Среди адресатов Габая в книге наиболее полно представлены его соученики и друзья по Педагогическому институту (МГПИ им. Ленина): Л. Зиман, М. Харитонов, Ю. Ким, Е. Гилярова, Г. Эдельман и др. Илья вначале учился здесь на дефектологическом факультете, где познакомился со своей будущей женой Галиной, после первого курса он перешел на историко-филологический факультет.
Последнее из известных нам писем Габая из лагеря адресовано в Тарусу известному правозащитнику А. Гинзбургу, поселившемуся там после окончания своего срока. В марте 1972 года переписка оборвалась: Габай был переведен в Москву, в Лефортово, на новое следствие.
Здесь воспроизведена, разумеется, лишь часть оказавшихся доступными нам писем, в том числе полученные от вдовы Ильи, Галины Габай-Фикен. В Москве собиранием их много лет занималась Галина Эдельман. Некоторые были получены в рукописях, некоторые были переданы нам в копиях. Первая небольшая подборка была опубликована в составленном ею, уже упомянутом здесь сборнике «Выбранные места» (М., 1994). В книге использованы также тексты, публиковавшиеся в сборниках «Стихи. Публицистика. Письма. Воспоминания» (Иерусалим, 1990. Составитель Г. Габай) и «…Горстка книг да дружества…» (Бостон, 2011. Составление и редакция Г. Габай-Фикен). В электронный формат значительную часть писем перевела Елена Гилярова.

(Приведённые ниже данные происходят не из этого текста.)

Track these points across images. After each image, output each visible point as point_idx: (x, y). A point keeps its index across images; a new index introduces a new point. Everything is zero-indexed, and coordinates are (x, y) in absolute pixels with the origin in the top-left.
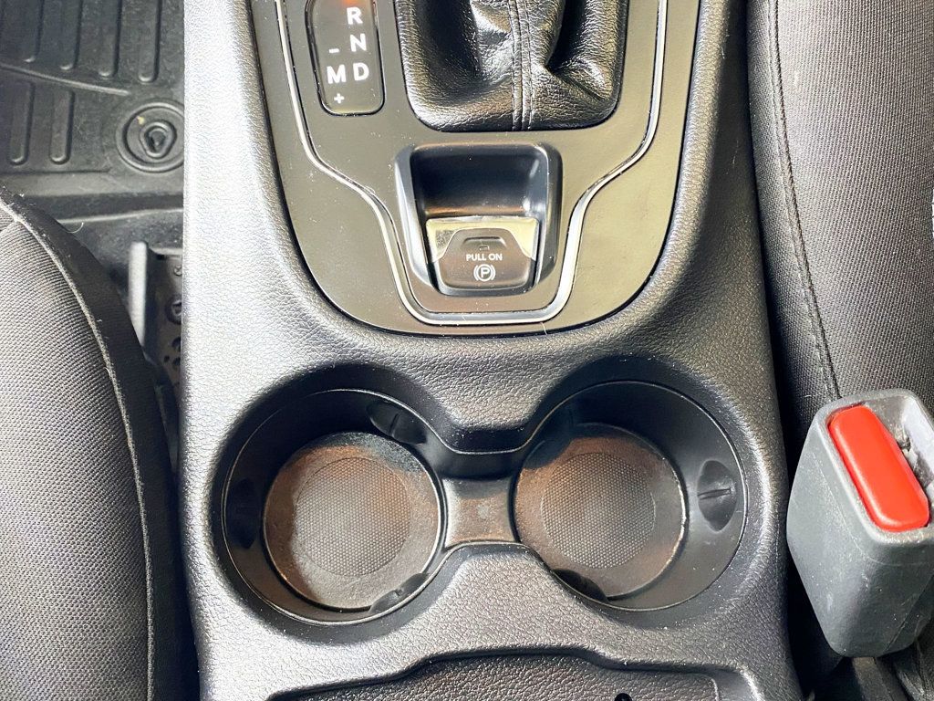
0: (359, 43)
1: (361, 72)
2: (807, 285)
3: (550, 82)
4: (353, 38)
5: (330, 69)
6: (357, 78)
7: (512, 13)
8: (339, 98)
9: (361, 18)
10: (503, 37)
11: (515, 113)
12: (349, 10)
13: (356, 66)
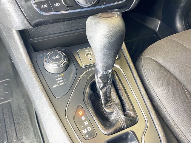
0: (86, 123)
1: (89, 129)
2: (187, 139)
3: (126, 118)
4: (85, 123)
5: (83, 131)
6: (89, 130)
7: (113, 108)
8: (87, 136)
9: (85, 118)
10: (113, 112)
11: (122, 127)
12: (82, 117)
13: (88, 128)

Помимо обычных комментариев (имена, обстоятельства тогдашней жизни, личные отношения и т. п.), некоторые места в письмах потребовали особой расшифровки. Например, те, где окольно, иносказательно, чтобы обойти лагерную цензуру, упоминались романы Солженицына, Институт психиатрии им. Сербского и т. п.[12] Общеизвестные исторические события, имена, названия литературных произведений, имена персонажей и т. п., как правило, оставляются без комментариев.